Erwan Le Duc (Perdrix) impose un ton pop et délicat, subtilement fantaisiste, qui navigue entre légèreté et profondeur. Cette comédie sentimentale au scénario admirablement tendu et concis, surla complicité entre une fille et son père, est un enchantement de tous les instants !
Etienne a 20 ans à peine lorsqu'il tombe amoureux de Valérie, et guère plus lorsque naît leur fille Rosa. Le jour oValérie les abandonne, Etienne choisit de ne pas en faire un drame. Etienne et Rosa se construisent une vie heureuse. Seize ans plus tard, alors que Rosa doit partir étudier et qu’il faut se séparer pour chacun vivre sa vie, le passé ressurgit…
Il est donc d’abord question d’une histoire d’amour précoce qui prend ses racines dans une manifestation politique. Cette séquence, intense, soutenue par de la musique symphonique, met l’accent sur la jeunesse et le mouvement. Le tout s’additionne pour représenter le caractère virevoltant et la puissance émotionnelle d’un coup de foudre. Tout est dit en deux minutes, sans dialogue. C’est un vrai tour de force formel.
Erwan Le Duc est un cinéaste équilibriste qui se sert de l’humour pour désamorcer la tristesse et l’inquiétude. Il en joue parfaitement quand son récit pose la question de savoir s’il est encore possible d’aimer quelqu’un qui n’est plus là, lorsqu’il met l’accent sur la difficulté à élever un enfant quand on est jeune parent. Il possède aussi un indéniable sens graphique qui donne un supplément d’âme à ce réel devenu tout d’un coup gracieux. Les décors dégagent une tonalité pop, minimaliste, avec une attention portée à l’agencement des couleurs primaires, qui s’accordent aux désirs des personnages. Le cinéaste a l’œil pour enchanter un simple moment de la vie. Lorsque les deux héros se brossent les dents et que seul le haut de leur visage est filmé, on finit par ne voir que leurs grands yeux qui bougent. Une définition de ce que veut dire bricoler un bref instant burlesque au cinéma. Quand des nuages se reflètent sur le pare-brise d’une voiture et masquent en partie les visages des personnages, cela nous aide à mieux capter l’humeur de ce qui se joue dans l’habitacle.
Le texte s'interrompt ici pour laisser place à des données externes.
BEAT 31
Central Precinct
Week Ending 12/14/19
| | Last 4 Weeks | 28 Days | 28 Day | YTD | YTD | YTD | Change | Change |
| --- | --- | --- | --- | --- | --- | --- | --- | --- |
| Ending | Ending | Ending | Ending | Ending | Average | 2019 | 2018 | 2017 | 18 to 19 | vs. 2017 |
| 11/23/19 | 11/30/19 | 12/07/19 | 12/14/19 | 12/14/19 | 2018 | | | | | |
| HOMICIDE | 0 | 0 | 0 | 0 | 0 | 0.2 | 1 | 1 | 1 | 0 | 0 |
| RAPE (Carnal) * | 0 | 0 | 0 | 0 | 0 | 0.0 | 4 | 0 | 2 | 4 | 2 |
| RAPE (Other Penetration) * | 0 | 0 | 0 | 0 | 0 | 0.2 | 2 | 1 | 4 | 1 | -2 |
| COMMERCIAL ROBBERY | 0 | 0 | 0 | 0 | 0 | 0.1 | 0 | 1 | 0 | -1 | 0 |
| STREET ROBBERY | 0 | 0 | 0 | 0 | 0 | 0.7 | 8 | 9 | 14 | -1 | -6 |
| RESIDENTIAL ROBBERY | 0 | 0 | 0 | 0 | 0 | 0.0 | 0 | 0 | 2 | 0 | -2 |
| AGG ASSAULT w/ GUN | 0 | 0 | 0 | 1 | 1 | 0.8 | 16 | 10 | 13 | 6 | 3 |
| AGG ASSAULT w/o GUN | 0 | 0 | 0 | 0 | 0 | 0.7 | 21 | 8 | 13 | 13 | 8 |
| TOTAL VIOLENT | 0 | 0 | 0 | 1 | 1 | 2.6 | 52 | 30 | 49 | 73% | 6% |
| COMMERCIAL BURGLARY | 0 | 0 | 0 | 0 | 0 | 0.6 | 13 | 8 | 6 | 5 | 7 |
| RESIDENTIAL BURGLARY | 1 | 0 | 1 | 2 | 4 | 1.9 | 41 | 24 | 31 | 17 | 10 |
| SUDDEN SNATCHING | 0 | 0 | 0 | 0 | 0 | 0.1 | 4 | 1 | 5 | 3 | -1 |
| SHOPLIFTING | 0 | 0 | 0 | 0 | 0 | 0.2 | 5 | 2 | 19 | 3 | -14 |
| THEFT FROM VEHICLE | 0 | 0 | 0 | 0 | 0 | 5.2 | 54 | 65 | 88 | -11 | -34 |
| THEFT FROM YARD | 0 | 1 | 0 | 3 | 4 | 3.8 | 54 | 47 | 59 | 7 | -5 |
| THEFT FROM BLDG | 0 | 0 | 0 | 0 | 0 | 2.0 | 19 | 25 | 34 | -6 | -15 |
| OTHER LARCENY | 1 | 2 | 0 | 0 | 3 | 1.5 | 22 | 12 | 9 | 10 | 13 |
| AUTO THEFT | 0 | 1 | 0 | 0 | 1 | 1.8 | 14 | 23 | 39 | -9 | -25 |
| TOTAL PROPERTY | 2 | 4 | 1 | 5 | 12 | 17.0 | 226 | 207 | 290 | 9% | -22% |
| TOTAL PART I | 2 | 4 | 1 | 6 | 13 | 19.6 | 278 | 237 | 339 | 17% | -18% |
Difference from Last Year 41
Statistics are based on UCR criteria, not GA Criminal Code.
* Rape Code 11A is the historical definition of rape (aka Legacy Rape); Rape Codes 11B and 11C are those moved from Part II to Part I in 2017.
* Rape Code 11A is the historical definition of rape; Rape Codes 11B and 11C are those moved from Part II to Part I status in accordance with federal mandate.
Le passé rattrape le présent des personnages, les temporalités se télescopent, mais cette déconstruction du récit, aussi élaborée qu’elle soit, ne brouille pas notre vision. Tout est ajusté, coupé au bon moment : Erwan Le Duc fait preuve d’un grand sens de l’ellipse pour développer, en à peine une heure trente, une histoire qui s’étire dans le temps. On comprend rapidement, par exemple, que le père a retrouvé une compagne sans qu’il faille dix séquences pour nous le dire.
Nous sommes en plein dans le tourbillon de la vie et, à l’instar d’une comédie musicale, un genre auquel on pense beaucoup en regardant (et en écoutant) le film, les personnages ne cessent de courir.
La Fille de son père s’amuse à casser les frontières et les clichés entre parent et enfant, jusqu’à se demander si le père est en train de faire sa crise d’adolescence tardive ou sa crise de la quarantaine précoce.
S’il est très visuel, le film ne brade pas les dialogues, leur donnant souvent une allure littéraire et philosophique avec ces jeunes qui dissertent, écrivent de la poésie et s’inquiètent du climat.
Quand, au bord d’un terrain de football, la maire du village (Noémie Lvovski, toujours extraordinaire) s’inquiète du fait que le monde va mal, que tout s’effondre, la bande-son du film, avec ses sifflements guillerets, désamorce l’instant. Chaque fin de séquence ouvre la porte à une suivante dont on ne soupçonne pas la puissance poétique. Dans La Fille de son père, on avance de surprise en surprise, d’éblouissement en éblouissement, et l’on s’émeut devant ces personnages, magnifiquement incarnés, qui se démènent pour colorer leur vie et reprendre en main leur destinée.